Task statement — Look through the data below for the line with "88/90 Products", and transcribe it exactly together with each line after it up to and including the line with "मन कर रहा था". Give nothing else.

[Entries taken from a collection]
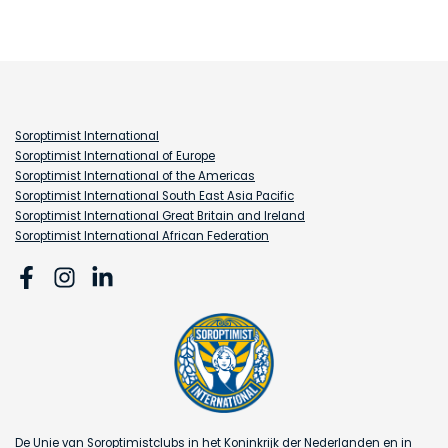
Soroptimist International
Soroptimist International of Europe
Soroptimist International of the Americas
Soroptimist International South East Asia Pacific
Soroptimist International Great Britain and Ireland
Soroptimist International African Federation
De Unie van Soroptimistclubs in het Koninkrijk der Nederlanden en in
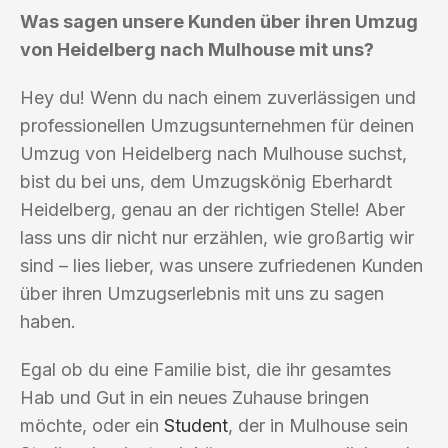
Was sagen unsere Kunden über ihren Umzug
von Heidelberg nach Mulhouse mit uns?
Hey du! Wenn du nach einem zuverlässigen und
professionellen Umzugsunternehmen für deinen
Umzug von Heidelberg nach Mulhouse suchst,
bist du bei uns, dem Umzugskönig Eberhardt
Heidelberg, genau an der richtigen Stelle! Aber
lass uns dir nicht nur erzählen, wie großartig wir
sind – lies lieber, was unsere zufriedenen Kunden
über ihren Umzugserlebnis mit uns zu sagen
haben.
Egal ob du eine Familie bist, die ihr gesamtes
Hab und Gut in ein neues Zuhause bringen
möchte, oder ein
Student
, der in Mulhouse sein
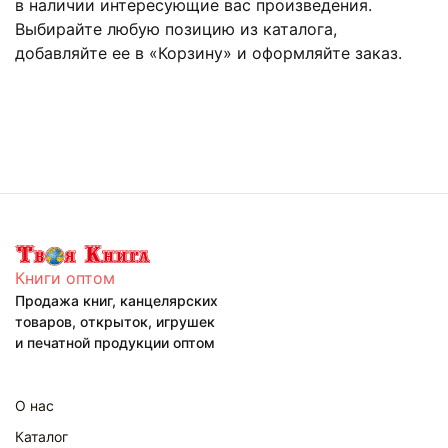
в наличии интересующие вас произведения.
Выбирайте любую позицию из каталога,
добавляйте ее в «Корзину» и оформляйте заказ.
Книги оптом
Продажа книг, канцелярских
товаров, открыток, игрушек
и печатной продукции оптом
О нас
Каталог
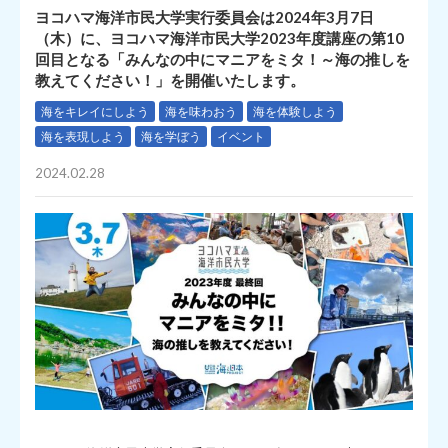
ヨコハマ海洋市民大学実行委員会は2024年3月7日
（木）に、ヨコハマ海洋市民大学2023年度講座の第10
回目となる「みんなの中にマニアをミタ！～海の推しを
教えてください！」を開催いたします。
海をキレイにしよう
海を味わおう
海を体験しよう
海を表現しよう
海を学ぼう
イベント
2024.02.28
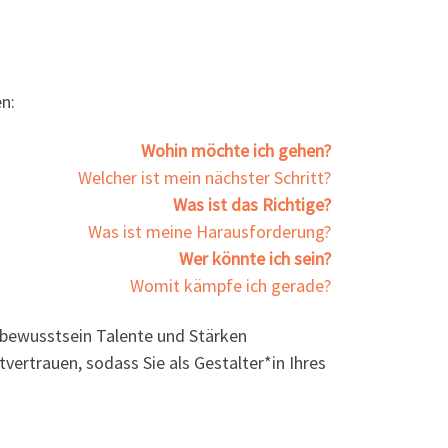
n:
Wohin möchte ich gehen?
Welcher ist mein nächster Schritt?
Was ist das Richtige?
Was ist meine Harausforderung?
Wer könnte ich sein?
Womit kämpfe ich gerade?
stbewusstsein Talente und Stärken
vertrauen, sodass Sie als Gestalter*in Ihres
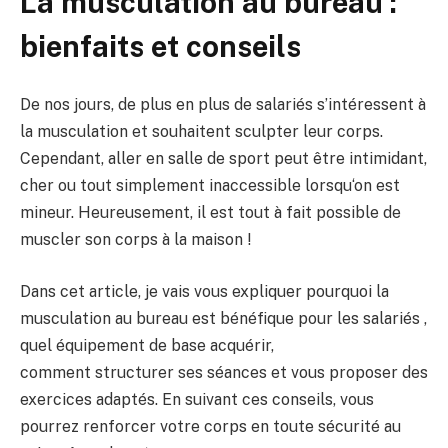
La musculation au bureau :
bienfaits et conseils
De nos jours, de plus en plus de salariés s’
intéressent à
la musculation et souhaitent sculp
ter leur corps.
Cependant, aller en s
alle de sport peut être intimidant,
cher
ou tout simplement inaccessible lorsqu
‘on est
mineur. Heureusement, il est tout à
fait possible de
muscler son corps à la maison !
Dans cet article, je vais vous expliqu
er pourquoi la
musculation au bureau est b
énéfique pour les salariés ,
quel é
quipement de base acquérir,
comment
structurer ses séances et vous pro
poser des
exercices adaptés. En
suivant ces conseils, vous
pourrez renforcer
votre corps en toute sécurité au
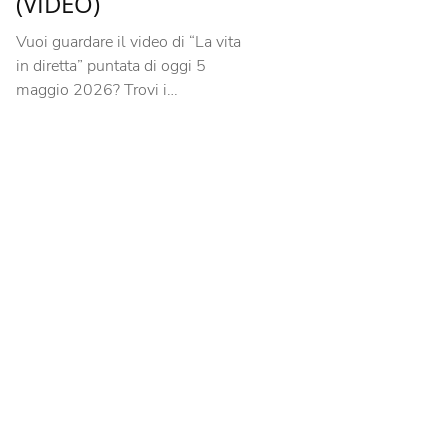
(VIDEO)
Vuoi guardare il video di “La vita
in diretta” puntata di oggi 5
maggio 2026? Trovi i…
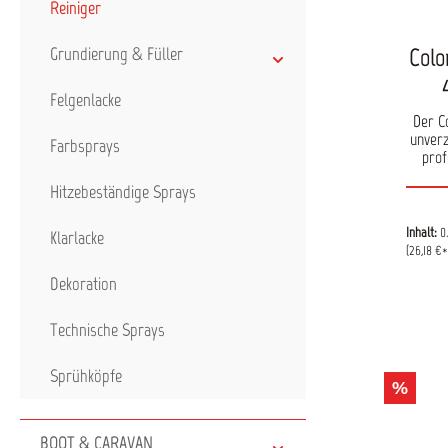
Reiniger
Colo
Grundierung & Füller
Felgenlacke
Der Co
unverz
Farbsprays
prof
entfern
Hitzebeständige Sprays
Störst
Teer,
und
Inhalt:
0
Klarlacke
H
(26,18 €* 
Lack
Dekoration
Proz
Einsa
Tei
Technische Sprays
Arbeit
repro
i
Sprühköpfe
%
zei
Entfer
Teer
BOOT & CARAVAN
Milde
* * *
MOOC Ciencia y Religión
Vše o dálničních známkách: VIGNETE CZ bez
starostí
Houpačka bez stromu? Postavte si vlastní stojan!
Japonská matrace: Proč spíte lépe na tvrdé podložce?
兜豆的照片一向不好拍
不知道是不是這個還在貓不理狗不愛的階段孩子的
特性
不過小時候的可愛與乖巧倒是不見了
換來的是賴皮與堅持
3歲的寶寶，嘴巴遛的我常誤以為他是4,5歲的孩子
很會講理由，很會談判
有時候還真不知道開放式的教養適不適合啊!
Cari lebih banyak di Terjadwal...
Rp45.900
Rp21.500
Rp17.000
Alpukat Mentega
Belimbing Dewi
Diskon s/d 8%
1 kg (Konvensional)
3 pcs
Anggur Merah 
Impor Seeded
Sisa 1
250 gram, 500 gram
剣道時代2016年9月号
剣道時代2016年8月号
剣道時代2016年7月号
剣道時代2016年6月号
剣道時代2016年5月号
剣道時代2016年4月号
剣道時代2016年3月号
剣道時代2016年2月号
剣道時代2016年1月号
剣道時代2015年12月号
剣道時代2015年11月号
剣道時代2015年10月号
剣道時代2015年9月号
...
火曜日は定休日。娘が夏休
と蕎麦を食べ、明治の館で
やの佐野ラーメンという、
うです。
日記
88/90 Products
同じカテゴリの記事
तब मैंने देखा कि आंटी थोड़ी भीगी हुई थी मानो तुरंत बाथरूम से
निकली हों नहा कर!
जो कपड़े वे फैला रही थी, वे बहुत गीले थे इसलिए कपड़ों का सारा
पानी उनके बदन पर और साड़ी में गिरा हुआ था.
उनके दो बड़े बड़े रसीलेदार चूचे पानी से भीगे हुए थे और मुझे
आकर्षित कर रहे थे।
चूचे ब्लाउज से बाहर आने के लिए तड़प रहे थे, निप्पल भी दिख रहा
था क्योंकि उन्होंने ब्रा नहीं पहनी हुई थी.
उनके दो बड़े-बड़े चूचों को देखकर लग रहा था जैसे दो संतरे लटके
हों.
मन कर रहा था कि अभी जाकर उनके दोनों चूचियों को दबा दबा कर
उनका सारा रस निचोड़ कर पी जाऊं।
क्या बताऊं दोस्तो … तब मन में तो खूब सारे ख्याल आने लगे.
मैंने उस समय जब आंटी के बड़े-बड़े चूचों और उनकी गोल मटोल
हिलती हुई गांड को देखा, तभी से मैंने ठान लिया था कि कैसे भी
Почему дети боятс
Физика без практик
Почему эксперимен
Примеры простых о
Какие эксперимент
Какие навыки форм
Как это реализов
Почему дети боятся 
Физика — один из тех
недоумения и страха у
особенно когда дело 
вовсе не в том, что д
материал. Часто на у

Response area —
88/90 Products
同じカテゴリの記事
तब मैंने देखा कि आंटी थोड़ी भीगी हुई थी मानो तुरंत बाथरूम से
निकली हों नहा कर!
जो कपड़े वे फैला रही थी, वे बहुत गीले थे इसलिए कपड़ों का सारा
पानी उनके बदन पर और साड़ी में गिरा हुआ था.
उनके दो बड़े बड़े रसीलेदार चूचे पानी से भीगे हुए थे और मुझे
आकर्षित कर रहे थे।
चूचे ब्लाउज से बाहर आने के लिए तड़प रहे थे, निप्पल भी दिख रहा
था क्योंकि उन्होंने ब्रा नहीं पहनी हुई थी.
उनके दो बड़े-बड़े चूचों को देखकर लग रहा था जैसे दो संतरे लटके
हों.
मन कर रहा था कि अभी जाकर उनके दोनों चूचियों को दबा दबा कर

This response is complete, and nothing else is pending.